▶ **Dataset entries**
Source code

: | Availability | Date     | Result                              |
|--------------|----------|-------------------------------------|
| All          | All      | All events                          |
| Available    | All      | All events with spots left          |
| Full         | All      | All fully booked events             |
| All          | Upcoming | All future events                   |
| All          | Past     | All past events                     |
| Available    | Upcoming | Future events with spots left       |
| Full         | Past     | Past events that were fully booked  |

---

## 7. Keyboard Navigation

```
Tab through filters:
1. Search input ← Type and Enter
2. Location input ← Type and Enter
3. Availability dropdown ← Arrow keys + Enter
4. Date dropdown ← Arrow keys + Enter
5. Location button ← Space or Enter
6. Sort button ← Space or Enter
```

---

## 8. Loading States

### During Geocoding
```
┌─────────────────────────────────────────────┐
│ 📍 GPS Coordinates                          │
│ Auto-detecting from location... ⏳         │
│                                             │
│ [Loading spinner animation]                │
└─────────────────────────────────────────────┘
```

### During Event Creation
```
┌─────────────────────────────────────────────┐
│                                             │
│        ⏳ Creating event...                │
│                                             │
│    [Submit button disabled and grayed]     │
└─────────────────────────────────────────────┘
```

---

▶ **WHAT IS NEEDED**
The exercise is to copy out every line above that has the word "with" in it.

▶ **EXERCISE OUTPUT**
| Available    | All      | All events with spots left          |
| Available    | Upcoming | Future events with spots left       |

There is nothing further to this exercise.